I have to be packed and send all my worldly goods away with the movers in 10 weeks. In 12 weeks, the cat and I will follow, large duffle bag in tow. I've started packing, sort through things, getting rid of baggage, getting ready to move on.

And I am terrified.

What if I am making a mistake? Not so much about school, but about leaving in general, and leaving one person in particular? How does anyone know what to do about these things? What is there to do anyway? Why are there so many questions, and why can't I find any answers?

Work is a bit nuts. It's getting harder and harder not to talk about what I'm working on. At least I can talk to M. about it, that makes things somewhat easier. I'm training two people right now, which is great. Hopefully one of them will turn out to be good and can take over my job when I leave. I think we might have hit the jack-pot with one of them actually, I'm keeping my fingers crossed anyway. The only problem is that since I spend most of the day training people and answering questions and deflecting meetings, I end up working latter so I can get my actual work done. blegh.

So how do you know if you're in love?

2 comments:

Bess said...

I suppose love comes in lots of forms, but I knew BD was THE one on our first date when I had a vission suddenly. He was standing in front of the car, smiling through the windshield at me as I sat in the passenger seat. Suddenly his face turned into an old man's face! I looked down at my hands and saw old lady's hands - with sunken flesh and brown age spots. And I knew I would be riding around in a car with this man when I was an old lady.

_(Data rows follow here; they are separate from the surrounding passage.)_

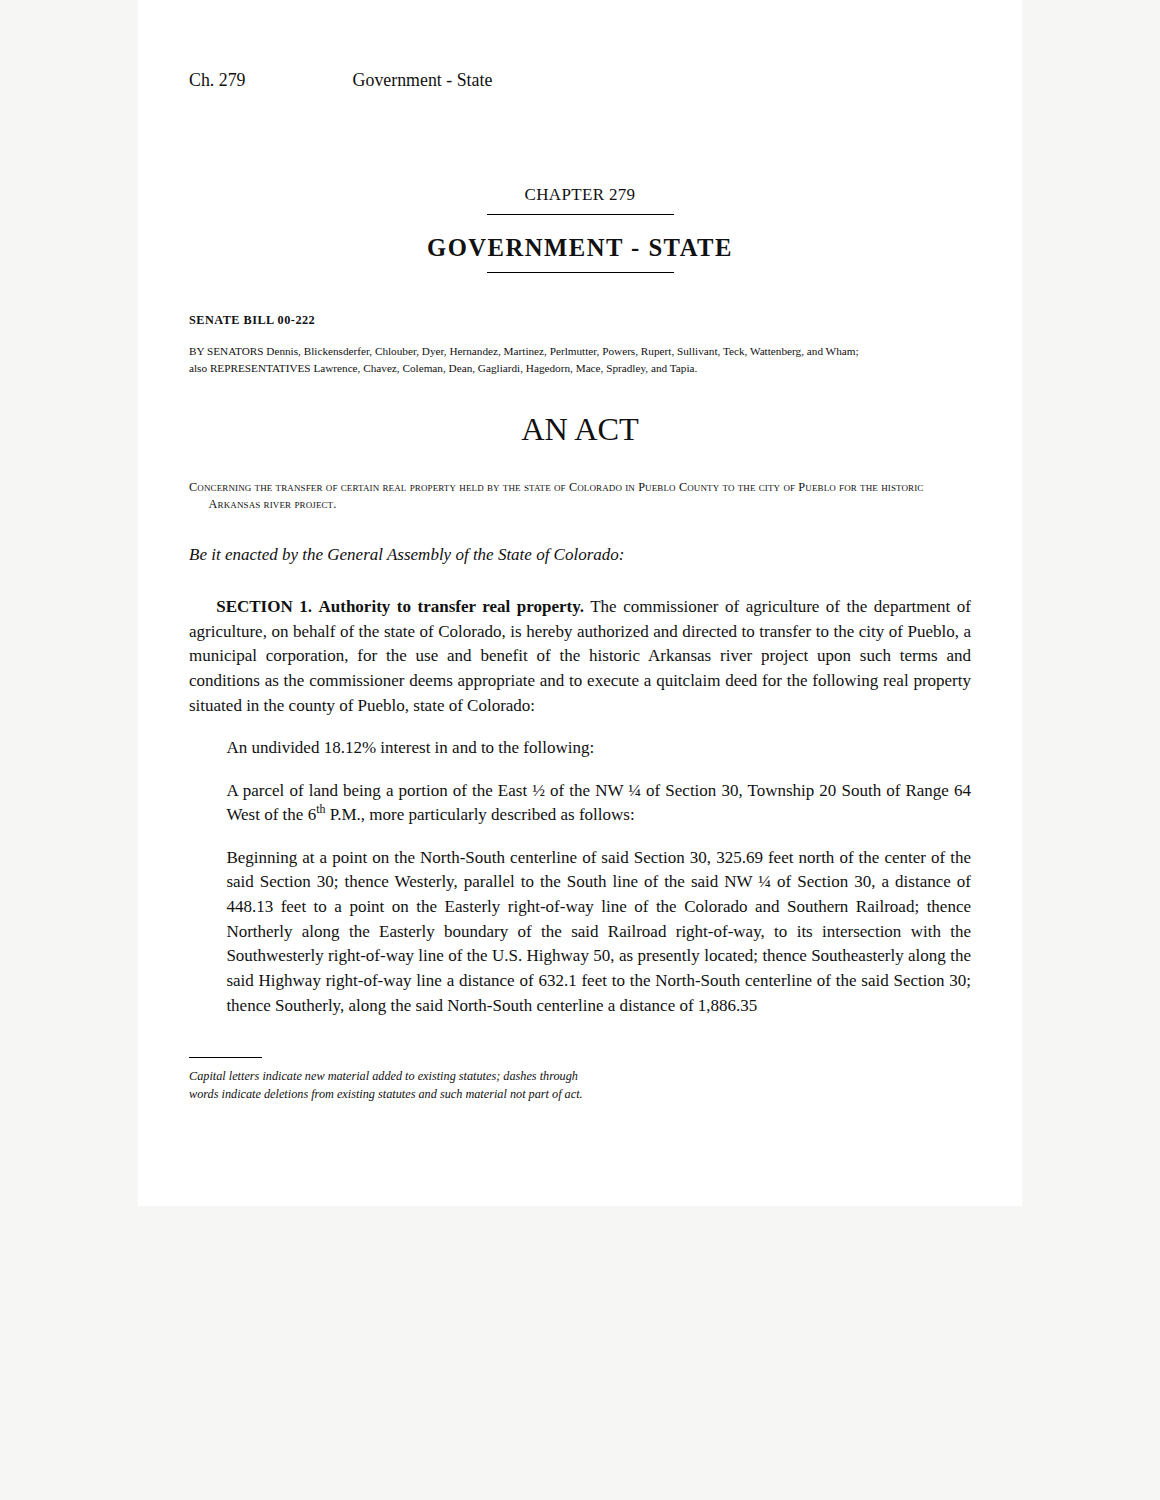Ch. 279 Government - State
CHAPTER 279
GOVERNMENT - STATE
SENATE BILL 00-222
BY SENATORS Dennis, Blickensderfer, Chlouber, Dyer, Hernandez, Martinez, Perlmutter, Powers, Rupert, Sullivant, Teck, Wattenberg, and Wham;
also REPRESENTATIVES Lawrence, Chavez, Coleman, Dean, Gagliardi, Hagedorn, Mace, Spradley, and Tapia.
AN ACT
Concerning the transfer of certain real property held by the state of Colorado in Pueblo County to the city of Pueblo for the historic Arkansas river project.
Be it enacted by the General Assembly of the State of Colorado:
SECTION 1. Authority to transfer real property. The commissioner of agriculture of the department of agriculture, on behalf of the state of Colorado, is hereby authorized and directed to transfer to the city of Pueblo, a municipal corporation, for the use and benefit of the historic Arkansas river project upon such terms and conditions as the commissioner deems appropriate and to execute a quitclaim deed for the following real property situated in the county of Pueblo, state of Colorado:
An undivided 18.12% interest in and to the following:
A parcel of land being a portion of the East ½ of the NW ¼ of Section 30, Township 20 South of Range 64 West of the 6th P.M., more particularly described as follows:
Beginning at a point on the North-South centerline of said Section 30, 325.69 feet north of the center of the said Section 30; thence Westerly, parallel to the South line of the said NW ¼ of Section 30, a distance of 448.13 feet to a point on the Easterly right-of-way line of the Colorado and Southern Railroad; thence Northerly along the Easterly boundary of the said Railroad right-of-way, to its intersection with the Southwesterly right-of-way line of the U.S. Highway 50, as presently located; thence Southeasterly along the said Highway right-of-way line a distance of 632.1 feet to the North-South centerline of the said Section 30; thence Southerly, along the said North-South centerline a distance of 1,886.35
Capital letters indicate new material added to existing statutes; dashes through words indicate deletions from existing statutes and such material not part of act.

Of course, some might say I am an old lady now. :D it was 33 years ago.

But before he did all that he had made me laugh till tears slid down my cheeks - and had been thrilled that I was successful in our very competitive field, instead of jealous.

Anonymous said...

It was kinda slow and gradual for me. I was comming out of a very painful part of my life at the time. Hubby however fell head over heels on the first date. He was then so terrified of scaring me off he acted like a nervous 16 year old, afraid to hold my hand and such. It was what I needed at the time.

For me love, beyond caring for the person deeply, is the sense of calm and peace they bring to you just by their presence. No matter how tense and stressed I am his touch can calm me instantly. No matter how much time we spend apart it never seems to die.

Which is also the reason I don't kill the little bugger for not calling since Saturday.